Each unit has multidisciplinary rounds each day, during which the team reviews the record of each patient, his or her status, and what needs to happen that day to move the patient toward discharge. In the case of observation patients, the team makes sure that whatever orders are needed for test or procedures are issued in a timely manner. The rounds are attended by the case manager and the charge nurse on the unit, along with a representative from the physician team, usually a resident.
Case managers document on the computer during rounds and during patient encounters. The utilization management nurses document their reviews. “Even though the utilization management team is in the office and the case managers are on the floor, they see the same thing on the screen and each knows what the other is doing in real time,” Smith says.

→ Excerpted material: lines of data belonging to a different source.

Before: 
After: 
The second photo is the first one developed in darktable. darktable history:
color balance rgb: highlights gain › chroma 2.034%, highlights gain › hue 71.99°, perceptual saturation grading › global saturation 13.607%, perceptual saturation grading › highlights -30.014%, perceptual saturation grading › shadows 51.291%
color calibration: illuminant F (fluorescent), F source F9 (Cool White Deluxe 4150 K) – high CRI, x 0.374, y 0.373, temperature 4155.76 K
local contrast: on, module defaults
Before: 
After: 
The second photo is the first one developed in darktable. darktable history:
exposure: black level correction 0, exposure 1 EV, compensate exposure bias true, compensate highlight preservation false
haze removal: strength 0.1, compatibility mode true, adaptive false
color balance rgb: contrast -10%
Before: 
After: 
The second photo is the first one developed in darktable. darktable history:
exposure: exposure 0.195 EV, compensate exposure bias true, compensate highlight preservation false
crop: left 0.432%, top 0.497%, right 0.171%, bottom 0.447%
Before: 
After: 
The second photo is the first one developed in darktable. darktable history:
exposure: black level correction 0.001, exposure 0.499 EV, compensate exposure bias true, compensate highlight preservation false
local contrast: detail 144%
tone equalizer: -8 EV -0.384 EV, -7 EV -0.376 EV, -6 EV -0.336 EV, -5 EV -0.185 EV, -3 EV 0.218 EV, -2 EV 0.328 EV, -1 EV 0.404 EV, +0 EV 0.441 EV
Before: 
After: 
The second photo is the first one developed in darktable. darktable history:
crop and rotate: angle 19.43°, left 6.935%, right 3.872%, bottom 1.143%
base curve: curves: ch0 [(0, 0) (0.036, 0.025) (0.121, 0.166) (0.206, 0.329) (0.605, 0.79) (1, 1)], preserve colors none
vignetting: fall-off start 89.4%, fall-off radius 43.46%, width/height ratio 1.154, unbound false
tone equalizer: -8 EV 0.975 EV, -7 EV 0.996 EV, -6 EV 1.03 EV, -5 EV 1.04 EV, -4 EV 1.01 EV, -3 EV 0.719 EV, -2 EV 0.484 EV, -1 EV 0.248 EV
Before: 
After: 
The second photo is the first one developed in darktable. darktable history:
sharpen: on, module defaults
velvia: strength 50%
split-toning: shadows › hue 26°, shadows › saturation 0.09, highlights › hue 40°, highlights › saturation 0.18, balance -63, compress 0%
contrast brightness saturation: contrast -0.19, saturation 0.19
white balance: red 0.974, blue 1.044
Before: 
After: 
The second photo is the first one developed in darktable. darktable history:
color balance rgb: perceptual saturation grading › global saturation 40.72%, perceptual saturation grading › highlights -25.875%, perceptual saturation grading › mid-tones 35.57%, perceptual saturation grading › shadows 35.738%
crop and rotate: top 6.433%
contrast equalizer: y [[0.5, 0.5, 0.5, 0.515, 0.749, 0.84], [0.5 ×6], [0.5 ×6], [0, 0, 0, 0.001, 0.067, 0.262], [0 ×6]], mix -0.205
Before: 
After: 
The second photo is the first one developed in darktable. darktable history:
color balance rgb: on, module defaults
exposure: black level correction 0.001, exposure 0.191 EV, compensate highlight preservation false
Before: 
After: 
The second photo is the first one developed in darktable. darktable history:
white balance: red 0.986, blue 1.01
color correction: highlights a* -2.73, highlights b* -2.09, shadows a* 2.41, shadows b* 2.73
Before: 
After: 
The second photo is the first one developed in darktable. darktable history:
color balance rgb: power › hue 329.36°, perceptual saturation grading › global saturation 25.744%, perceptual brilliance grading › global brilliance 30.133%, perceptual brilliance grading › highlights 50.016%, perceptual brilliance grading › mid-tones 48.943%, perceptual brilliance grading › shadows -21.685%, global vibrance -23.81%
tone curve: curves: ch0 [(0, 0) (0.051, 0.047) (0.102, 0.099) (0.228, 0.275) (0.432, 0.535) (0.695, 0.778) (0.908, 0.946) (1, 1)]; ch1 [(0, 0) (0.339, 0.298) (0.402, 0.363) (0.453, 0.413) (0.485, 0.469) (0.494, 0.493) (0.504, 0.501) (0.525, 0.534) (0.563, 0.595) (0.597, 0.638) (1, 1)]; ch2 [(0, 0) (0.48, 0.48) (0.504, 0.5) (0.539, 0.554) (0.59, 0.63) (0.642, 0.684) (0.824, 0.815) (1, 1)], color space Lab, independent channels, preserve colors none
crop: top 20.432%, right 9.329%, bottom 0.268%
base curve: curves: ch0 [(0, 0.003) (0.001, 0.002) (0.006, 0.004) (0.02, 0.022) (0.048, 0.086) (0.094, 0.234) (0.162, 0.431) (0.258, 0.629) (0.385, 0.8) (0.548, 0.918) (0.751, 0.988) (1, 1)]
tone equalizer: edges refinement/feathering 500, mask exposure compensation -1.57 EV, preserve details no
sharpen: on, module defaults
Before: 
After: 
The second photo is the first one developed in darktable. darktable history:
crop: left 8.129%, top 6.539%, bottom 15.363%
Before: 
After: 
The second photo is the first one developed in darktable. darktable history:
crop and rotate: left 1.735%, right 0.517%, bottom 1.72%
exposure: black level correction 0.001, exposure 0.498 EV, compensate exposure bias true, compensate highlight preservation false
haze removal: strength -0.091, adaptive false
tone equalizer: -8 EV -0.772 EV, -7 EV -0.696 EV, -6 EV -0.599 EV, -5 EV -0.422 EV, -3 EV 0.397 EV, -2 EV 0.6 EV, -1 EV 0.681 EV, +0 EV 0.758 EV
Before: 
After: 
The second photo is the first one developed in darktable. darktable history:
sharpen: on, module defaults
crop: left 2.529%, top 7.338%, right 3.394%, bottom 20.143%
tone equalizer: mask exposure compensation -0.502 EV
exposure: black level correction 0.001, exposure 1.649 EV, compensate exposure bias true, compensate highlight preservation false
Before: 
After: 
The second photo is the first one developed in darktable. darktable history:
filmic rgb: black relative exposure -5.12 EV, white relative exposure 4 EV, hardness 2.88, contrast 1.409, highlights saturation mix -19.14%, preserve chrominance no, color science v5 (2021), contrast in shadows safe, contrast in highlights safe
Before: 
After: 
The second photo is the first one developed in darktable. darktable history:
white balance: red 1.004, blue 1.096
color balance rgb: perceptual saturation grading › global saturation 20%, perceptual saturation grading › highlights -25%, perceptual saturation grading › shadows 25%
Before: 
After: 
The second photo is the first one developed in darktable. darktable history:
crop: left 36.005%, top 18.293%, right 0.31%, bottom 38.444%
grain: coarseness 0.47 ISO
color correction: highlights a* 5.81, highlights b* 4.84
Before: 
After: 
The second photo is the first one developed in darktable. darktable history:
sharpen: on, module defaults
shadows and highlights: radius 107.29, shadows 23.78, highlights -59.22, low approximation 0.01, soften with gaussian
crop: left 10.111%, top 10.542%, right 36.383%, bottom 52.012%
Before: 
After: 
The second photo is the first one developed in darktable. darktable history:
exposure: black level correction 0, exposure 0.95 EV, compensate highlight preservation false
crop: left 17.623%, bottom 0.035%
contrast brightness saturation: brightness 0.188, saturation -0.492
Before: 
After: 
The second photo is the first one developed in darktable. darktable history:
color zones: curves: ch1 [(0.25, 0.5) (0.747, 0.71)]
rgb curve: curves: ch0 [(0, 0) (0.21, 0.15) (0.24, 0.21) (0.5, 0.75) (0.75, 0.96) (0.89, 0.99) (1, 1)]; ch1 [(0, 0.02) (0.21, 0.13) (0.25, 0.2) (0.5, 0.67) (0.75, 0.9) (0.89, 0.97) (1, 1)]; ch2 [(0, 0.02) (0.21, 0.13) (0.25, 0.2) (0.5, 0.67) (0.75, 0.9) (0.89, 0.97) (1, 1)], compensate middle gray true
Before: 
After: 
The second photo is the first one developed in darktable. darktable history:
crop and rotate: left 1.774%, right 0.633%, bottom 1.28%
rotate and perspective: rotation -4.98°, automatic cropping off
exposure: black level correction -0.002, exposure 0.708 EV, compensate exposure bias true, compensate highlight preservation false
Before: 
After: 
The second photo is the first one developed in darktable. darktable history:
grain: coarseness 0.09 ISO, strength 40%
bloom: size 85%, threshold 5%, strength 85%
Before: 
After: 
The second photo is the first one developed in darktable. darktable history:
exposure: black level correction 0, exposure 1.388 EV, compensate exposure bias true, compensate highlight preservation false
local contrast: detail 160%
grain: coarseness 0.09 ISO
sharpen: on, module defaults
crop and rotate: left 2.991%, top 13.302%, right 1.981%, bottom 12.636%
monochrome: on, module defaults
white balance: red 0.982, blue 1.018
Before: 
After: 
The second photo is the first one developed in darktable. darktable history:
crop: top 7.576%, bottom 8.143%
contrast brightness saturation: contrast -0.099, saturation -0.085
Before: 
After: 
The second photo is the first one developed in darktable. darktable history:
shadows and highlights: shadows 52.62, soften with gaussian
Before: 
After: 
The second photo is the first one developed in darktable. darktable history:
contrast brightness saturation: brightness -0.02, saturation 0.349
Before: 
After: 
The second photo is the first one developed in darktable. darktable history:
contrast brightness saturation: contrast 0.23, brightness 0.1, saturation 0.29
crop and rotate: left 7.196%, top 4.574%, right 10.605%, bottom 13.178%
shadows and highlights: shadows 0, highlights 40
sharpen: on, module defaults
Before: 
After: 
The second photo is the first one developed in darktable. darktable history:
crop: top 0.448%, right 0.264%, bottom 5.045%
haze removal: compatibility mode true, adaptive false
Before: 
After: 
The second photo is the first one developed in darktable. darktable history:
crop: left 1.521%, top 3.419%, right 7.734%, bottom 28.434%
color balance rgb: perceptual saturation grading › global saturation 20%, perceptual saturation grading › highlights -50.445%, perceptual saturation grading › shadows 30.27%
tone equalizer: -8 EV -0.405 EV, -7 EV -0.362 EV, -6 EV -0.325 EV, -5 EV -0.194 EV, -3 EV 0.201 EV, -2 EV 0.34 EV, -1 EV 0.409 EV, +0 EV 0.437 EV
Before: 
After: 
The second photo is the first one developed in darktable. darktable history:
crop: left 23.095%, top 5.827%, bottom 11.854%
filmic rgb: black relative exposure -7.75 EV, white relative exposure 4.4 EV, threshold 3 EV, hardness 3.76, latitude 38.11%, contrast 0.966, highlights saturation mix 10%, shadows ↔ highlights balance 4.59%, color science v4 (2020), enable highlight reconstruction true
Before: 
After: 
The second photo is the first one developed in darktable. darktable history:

The utilization management nurses give priority to observation in an attempt to catch patients who are being discharged and meet the criteria for Condition Code 44 so their status can be changed while they are still in the hospital.
“We review patients rigorously to determine if we should change the status using Condition Code 44. The utilization management nurses notify the patients during the day. After hours, it’s the responsibility of the emergency department case manager. We also conduct self-denial reviews after patients are discharged to make sure we didn’t miss anything,” she says.
Smith’s goal is for members of her staff to become experts on the various rules and regulations that affect the hospital and case management. For instance, she occasionally assigns one case manager to shift his or her workload to another case manager and spend the work day studying new Medicare regulations, then report back to the team.
“Things are changing so fast that it’s impossible for everyone to know it all,” she says.